Sasak
adalah penduduk asli Pulau Lombok. Seperti juga kelompok
etnik lain di Indonesia, suku Sasak berasal dari keturunan Austronesia yang bermigrasi
dari daratan Asia sekitar 5.000 tahun SM dan tinggal di daerah-daerah di Asia
Tenggara sampai ke Kepulauan Pasifik Selatan. Saat ini 85% dari populasi Lombok
adalah suku Sasak. Meskipun Lombok sangat dipengaruhi oleh budaya Bali yang
mayoritas memeluk agama Hindu Bali tetapi suku Sasak di Lombok mayoritas
memeluk Islam.
Suku
Sasak dikenal dengan keyakinan Wektu Telu yaitu kepercayaan Islam yang
memiliki unsur-unsur Hindu, Buddha, dan kepercayaan tradisional kuno lainnya.
Walaupun suku Sasak memeluk keyakinan Wektu Telu tetapi mereka tetap melaksanakan salat
wajib lima waktu.

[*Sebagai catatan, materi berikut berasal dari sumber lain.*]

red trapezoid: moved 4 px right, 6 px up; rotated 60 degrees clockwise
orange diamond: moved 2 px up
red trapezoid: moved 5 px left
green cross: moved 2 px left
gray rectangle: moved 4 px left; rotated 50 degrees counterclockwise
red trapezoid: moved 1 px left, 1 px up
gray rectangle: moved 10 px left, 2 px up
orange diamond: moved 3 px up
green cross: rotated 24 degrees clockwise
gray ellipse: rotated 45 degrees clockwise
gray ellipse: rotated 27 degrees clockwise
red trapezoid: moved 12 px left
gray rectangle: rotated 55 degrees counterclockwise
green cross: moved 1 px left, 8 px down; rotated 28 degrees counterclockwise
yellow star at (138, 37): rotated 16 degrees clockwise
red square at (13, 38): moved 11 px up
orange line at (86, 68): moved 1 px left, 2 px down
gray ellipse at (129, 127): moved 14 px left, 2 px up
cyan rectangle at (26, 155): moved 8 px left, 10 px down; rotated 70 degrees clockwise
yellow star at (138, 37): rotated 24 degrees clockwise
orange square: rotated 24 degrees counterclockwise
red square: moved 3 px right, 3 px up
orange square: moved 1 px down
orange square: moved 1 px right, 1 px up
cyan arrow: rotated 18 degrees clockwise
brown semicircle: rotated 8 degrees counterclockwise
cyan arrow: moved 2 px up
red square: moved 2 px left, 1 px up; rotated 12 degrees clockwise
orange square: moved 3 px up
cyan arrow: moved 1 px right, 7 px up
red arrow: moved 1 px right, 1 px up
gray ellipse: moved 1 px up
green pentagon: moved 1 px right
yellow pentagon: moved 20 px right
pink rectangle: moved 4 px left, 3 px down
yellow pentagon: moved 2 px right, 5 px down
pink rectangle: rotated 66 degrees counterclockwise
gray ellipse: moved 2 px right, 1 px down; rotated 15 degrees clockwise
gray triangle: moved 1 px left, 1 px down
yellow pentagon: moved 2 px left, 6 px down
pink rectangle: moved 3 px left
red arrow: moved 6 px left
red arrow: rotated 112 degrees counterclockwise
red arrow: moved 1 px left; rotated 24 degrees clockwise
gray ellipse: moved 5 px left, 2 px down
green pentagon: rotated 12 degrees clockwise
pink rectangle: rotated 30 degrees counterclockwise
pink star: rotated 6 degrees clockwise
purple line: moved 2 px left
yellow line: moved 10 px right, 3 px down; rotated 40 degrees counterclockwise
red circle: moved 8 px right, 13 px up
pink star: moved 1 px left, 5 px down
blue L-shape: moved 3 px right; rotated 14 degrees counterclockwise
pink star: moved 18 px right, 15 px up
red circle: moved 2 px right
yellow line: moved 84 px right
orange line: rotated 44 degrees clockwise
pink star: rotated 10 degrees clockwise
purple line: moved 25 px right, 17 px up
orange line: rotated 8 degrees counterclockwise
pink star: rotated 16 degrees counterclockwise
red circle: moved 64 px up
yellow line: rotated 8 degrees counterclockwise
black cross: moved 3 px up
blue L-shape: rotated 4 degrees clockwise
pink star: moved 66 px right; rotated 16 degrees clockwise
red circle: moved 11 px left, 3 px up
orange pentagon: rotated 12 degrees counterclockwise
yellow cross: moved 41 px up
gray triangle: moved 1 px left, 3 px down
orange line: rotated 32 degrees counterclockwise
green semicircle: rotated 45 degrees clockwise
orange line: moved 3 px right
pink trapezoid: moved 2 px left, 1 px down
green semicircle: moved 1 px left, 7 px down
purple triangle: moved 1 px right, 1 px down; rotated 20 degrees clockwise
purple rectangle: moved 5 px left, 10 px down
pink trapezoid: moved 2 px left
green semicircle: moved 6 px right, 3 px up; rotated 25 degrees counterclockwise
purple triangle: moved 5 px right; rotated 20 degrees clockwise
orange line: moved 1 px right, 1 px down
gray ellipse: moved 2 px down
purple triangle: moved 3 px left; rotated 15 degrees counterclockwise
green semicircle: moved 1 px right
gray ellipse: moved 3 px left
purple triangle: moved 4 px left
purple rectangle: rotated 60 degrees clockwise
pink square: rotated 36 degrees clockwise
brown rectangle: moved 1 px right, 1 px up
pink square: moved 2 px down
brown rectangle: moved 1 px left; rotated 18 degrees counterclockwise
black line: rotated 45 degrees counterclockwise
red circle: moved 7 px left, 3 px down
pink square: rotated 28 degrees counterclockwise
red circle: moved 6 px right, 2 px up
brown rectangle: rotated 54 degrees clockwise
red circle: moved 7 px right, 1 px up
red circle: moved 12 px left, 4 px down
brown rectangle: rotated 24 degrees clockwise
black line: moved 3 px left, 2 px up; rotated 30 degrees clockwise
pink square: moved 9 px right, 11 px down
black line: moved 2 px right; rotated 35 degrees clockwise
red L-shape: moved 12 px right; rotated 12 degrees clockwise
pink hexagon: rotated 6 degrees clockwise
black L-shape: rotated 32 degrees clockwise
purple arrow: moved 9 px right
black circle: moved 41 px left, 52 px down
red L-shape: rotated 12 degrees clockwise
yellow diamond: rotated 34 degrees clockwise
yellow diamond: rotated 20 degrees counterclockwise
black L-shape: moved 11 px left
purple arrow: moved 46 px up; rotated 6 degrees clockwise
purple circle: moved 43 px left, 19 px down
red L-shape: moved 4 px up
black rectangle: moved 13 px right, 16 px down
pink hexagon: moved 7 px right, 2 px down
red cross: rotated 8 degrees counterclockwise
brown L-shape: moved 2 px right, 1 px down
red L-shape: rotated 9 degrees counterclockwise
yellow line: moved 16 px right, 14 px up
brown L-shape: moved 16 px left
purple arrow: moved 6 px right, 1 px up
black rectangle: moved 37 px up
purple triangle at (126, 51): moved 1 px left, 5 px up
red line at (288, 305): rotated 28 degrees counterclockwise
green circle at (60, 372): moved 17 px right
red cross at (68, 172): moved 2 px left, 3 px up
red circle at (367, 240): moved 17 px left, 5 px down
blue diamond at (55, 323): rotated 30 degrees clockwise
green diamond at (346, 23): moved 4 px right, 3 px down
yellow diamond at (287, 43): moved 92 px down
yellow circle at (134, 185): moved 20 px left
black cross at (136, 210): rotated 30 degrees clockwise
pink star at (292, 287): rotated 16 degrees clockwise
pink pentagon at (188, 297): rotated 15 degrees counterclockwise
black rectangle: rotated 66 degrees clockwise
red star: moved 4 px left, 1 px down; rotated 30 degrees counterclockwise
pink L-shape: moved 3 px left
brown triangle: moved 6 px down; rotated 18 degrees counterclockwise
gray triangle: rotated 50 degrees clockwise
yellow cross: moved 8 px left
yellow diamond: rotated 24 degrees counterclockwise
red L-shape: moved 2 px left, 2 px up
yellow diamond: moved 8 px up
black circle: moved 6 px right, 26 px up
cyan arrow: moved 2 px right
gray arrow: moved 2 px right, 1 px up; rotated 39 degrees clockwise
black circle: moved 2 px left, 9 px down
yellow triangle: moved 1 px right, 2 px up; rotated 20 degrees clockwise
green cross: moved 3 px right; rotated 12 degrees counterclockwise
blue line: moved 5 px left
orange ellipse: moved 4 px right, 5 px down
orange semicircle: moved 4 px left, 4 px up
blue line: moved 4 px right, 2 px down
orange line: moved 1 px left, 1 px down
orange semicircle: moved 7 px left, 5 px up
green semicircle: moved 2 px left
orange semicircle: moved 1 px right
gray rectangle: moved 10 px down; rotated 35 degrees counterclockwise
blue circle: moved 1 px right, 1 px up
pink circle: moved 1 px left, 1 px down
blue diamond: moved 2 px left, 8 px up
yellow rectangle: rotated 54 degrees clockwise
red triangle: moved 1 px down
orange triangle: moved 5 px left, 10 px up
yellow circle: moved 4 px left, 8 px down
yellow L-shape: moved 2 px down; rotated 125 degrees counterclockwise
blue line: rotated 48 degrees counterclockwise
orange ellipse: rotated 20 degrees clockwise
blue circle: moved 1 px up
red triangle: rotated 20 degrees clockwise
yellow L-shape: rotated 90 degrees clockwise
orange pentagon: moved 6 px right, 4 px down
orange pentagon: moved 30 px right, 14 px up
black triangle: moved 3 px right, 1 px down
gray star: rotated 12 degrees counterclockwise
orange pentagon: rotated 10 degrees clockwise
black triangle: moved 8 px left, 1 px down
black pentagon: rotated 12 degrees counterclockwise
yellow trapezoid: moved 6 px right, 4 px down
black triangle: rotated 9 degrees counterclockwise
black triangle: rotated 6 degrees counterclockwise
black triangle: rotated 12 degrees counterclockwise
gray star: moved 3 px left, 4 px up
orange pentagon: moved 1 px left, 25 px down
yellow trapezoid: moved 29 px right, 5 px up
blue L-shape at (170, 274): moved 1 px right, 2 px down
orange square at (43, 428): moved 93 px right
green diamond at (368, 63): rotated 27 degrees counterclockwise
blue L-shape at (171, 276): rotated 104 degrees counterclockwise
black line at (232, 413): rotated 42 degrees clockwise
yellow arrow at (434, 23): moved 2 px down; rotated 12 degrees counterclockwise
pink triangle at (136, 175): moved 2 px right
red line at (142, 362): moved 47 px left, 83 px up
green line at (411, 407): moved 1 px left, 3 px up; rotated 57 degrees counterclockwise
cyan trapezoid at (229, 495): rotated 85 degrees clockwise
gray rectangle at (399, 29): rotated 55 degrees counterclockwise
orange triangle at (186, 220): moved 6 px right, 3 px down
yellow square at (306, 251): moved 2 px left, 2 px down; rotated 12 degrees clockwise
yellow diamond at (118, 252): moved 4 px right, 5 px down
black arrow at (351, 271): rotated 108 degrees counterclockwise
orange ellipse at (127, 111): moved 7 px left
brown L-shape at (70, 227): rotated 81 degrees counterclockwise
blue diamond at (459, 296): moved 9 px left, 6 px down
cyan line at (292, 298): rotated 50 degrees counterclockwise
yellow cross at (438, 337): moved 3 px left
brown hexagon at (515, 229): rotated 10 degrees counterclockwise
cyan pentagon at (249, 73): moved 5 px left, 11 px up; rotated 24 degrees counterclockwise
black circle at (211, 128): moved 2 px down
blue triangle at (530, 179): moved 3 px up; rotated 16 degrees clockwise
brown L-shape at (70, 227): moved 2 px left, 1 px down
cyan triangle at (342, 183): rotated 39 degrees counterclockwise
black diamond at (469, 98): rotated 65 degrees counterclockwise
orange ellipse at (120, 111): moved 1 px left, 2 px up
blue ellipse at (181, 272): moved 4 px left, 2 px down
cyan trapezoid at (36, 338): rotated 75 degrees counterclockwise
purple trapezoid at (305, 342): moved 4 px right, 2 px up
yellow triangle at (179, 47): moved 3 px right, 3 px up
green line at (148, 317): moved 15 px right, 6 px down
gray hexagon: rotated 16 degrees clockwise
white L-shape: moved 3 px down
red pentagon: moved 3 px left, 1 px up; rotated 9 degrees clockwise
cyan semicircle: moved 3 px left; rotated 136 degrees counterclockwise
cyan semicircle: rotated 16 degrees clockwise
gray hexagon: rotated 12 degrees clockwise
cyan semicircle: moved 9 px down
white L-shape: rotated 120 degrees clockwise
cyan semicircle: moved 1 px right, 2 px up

Ada juga minoritas kecil memeluk keyakinan yang disebut Bodha yaitu
kepercayaan animisme dan Buddhisme. Dua kelompok agama ini hidup harmonis
bermasyarakat.
Desa Sasak paling kuno adalah Desa
Bayan, berada dekat kaki Gunung Rinjani yang merupakan kubu
Wektu Telu. Akan tetapi yang paling sering dikunjungi wisatawan adalah Desa
Sade dan Desa
Rembitan, di dekat Mataram.
Masyarakat desa tersebut memilih mengabaikan modernisai dunia luar dan lebih
memilih untuk terus melestarikan tradisi lama mereka.
Sebagian
besar suku sasak bekerja sebagai petani, sementara kaum perempuan lebih mahir
menenun, memproduksi kain ikat Lombok yang indah.
Rumah
di Sade dibangun berbaris dimana yang paling menonjol dan khas Lombok adalah
lumbung padi yang didirikan di atas empat tumpukan kayu dengan atap berbentuk
topi terbuat dari alang-alang atau rumput gajah. Padi dimasukkan melalui
jendela terbuka. Beruga atau ruang upacara berdiri di atas enam
pilar dan atapnya juga terbuat dari rumput gajah, memberikan suasana
sejuk ketika cuaca terik dan hangat pada malam hari yang dingin. Rumah adatnya
dibagi menjadi 3 bagian, yaitu dapur, kamar tidur dan ruang tamu.
Tari dan drama di Lombok terkait dengan identitas budaya. Meskipun budaya Sasak dipengaruhi Bali dan Jawa tetapi perpaduan budaya di Lombok merupakan hal yang unik dan berbeda. Menarik untuk Anda amati.
Tarian selama upacara salah satunya adalah kedang belek dimana yang paling populer. Dimainkan dua musisi menggunakan drum besar saat berhadapan serta batek baris yang menampilkan prosesi militer yang biasanya diadakan di kota Lingsar. Tarian ini mengenakan kostum tentara Hindia Belanda dengan senapan kayu.
Di daerah Islam, gamelan rebana menggunakan drum yang dikembangkan dari gamelan perunggu namun masih mempertahankan instrumen asli gamelan perunggu. Instrumen gamelan bagaimanapun masih digunakan secara luas di seluruh pulau ini. Di Bayan, setahun sekali ada perayaan masjid jerami kuno yang disebut Bayan Beleq.
Acara lain yang layak ditonton adalah Peresehan, tradisi setempat berupa perkelahian antara dua pria menggunakan tongkat rotan panjang dan perisai persegi kecil yang terbuat dari kulit sapi. Dahulu kegiatan ini merupakan peperangan sungguhan namun saat ini hanya dilakukan untuk menghibur wisatawan.
Setiap tahun, sekitar bulan Februari, perayaan Bau Nyale diadakan dengan munculnya cacing laut di sepanjang Pantai Lombok yang diyakini membawa keberuntungan dan kemakmuran.